PASSTHROUGH = "passthrough"
# Tool → strategy mapping (configured at tool registration)
TOOL_FILE_STRATEGIES = {
"resume-profile-mcp:parse_document": FileArgStrategy.BINARY_BASE64,
"doc-parser-mcp:extract_text": FileArgStrategy.PLAIN_TEXT_CONTENT,
"text-analysis-mcp:classify_text": FileArgStrategy.PLAIN_TEXT_TEXT,
"image-ocr-mcp:extract": FileArgStrategy.IMAGE_BASE64,
"video-subtitle-mcp:create_job": FileArgStrategy.VIDEO_S3_PRESIGNED,
"knowledge:research_domain": FileArgStrategy.PASSTHROUGH,
}
async def resolve_file_args(
tool_name: str,
raw_args: dict,
file_storage: FileStorageService,
) -> dict:
strategy = TOOL_FILE_STRATEGIES.get(tool_name, FileArgStrategy.PASSTHROUGH)
file_id = raw_args.get("file_id")
if strategy == FileArgStrategy.BINARY_BASE64:
raw_bytes = await file_storage.download(file_id)
return {**raw_args, "file_data": base64.encode(raw_bytes),
"file_type": detect_mime_type(raw_bytes)}
if strategy == FileArgStrategy.PLAIN_TEXT_CONTENT:
text = await file_storage.get_extracted_text(file_id)
return {**raw_args, "content": text}
if strategy == FileArgStrategy.VIDEO_S3_PRESIGNED:
url = await file_storage.presign_url(file_id, ttl=3600)
return {**raw_args, "input_url": url}
return raw_args # PASSTHROUGH: no transformation
This abstraction means the LLM never sees raw file bytes or presigned URLs in its context.
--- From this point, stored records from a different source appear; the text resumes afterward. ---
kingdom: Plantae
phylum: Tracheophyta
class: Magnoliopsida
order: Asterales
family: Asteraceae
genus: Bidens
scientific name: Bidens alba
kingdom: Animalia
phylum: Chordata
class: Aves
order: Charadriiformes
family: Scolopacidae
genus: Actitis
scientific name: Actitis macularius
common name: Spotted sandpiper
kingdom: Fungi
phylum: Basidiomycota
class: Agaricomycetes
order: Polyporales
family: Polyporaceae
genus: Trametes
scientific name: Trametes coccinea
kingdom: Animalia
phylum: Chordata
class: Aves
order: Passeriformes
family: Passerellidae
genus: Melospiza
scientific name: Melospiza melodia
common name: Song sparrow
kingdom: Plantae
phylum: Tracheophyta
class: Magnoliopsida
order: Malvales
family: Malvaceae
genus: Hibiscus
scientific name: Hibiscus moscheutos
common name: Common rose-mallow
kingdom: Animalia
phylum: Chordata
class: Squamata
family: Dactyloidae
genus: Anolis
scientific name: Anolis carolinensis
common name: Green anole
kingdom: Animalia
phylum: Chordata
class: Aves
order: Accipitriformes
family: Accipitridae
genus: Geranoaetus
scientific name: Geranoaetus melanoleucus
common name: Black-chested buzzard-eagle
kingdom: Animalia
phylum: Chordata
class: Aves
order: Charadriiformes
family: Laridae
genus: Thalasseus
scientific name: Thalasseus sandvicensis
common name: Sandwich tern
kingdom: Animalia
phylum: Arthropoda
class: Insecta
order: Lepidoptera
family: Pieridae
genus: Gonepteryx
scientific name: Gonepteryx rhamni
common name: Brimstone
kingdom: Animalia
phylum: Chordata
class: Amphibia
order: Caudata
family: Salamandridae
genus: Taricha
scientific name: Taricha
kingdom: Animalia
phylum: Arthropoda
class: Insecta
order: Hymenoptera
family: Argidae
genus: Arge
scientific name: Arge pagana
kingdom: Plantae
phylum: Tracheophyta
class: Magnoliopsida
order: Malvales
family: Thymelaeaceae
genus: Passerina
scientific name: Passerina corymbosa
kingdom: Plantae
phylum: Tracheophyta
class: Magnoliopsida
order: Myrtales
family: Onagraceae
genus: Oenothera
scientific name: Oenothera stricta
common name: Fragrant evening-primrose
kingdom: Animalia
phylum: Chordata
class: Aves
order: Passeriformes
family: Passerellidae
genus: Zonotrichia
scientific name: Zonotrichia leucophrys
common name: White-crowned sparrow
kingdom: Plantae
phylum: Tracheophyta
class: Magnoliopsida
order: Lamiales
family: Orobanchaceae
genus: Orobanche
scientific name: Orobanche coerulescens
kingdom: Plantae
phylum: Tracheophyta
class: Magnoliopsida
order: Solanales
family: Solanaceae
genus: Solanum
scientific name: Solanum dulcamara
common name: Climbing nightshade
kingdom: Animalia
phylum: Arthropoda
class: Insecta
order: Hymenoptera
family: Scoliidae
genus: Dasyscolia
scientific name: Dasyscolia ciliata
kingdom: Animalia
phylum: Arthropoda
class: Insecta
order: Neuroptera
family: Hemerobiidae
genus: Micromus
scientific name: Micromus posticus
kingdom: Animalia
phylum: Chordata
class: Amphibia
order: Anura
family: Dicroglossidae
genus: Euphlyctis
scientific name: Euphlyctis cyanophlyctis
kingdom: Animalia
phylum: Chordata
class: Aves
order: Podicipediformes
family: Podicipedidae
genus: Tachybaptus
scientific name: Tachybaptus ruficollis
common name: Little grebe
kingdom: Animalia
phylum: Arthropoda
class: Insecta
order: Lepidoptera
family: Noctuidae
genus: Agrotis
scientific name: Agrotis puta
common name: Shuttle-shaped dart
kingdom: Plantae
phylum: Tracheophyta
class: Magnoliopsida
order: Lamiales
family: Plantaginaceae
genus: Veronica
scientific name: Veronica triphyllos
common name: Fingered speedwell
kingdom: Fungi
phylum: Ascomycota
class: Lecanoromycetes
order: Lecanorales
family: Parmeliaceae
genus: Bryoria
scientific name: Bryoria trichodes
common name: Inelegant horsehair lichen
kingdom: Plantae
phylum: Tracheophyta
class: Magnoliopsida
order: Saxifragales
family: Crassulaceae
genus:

It calls tools with file_id arguments, and the strategy layer handles the rest transparently.
Three Control-Flow Tools
Beyond data tools, every Goal Lane agent has access to three control-flow tools that are provided by the agent itself, not by MCP servers:
request_user_input(slot_type, slot_id, prompt_key, options=[])
→ Pauses graph execution, requests user decision
→ Guardrail: cannot call until ≥2 data tools completed
(prevents agents from asking questions before reading the file)
store_artifact(file_name, content, content_encoding, content_ref_id)
→ Uploads generated content to object storage
→ Three input modes: UTF-8 text, base64 binary, or reference ID
from a previous MCP tool call (avoids re-encoding large files)
complete_workflow(summary, artifacts)
→ Signals workflow completion to the graph router
→ Always runs last: if batched with other tools, reordered to end
The request_user_input guardrail is a hard constraint: the agent cannot ask the user anything until it has called at least two data tools. This ensures the agent analyzes the user's file before asking clarifying questions — preventing the frustrating pattern where an AI agent immediately asks "what do you want to do?" after receiving a document.
Reference IDs and Chained Tool Calls
MCP tools that generate large binary outputs (PDFs, formatted documents) return a reference ID instead of embedding the binary in the message. The agent passes this reference ID to subsequent tools or to store_artifact:
# Tool chain without re-encoding:
resume-profile-mcp:parse_document
→ returns { ref_id: "doc_abc123", page_count: 4 }
resume-profile-mcp:tailor_resume
→ accepts { source_ref_id: "doc_abc123", target_role: "SWE" }
→ returns { ref_id: "tailored_xyz456", format: "pdf" }
store_artifact
→ accepts { content_ref_id: "tailored_xyz456", file_name: "Resume_SWE.pdf" }
→ uploads from source, never passes through agent context
Without reference IDs, a 200KB PDF would need to be base64-encoded, placed in the LLM's context window, decoded, and re-encoded at every tool hop. Reference IDs keep binary data out of the context window entirely.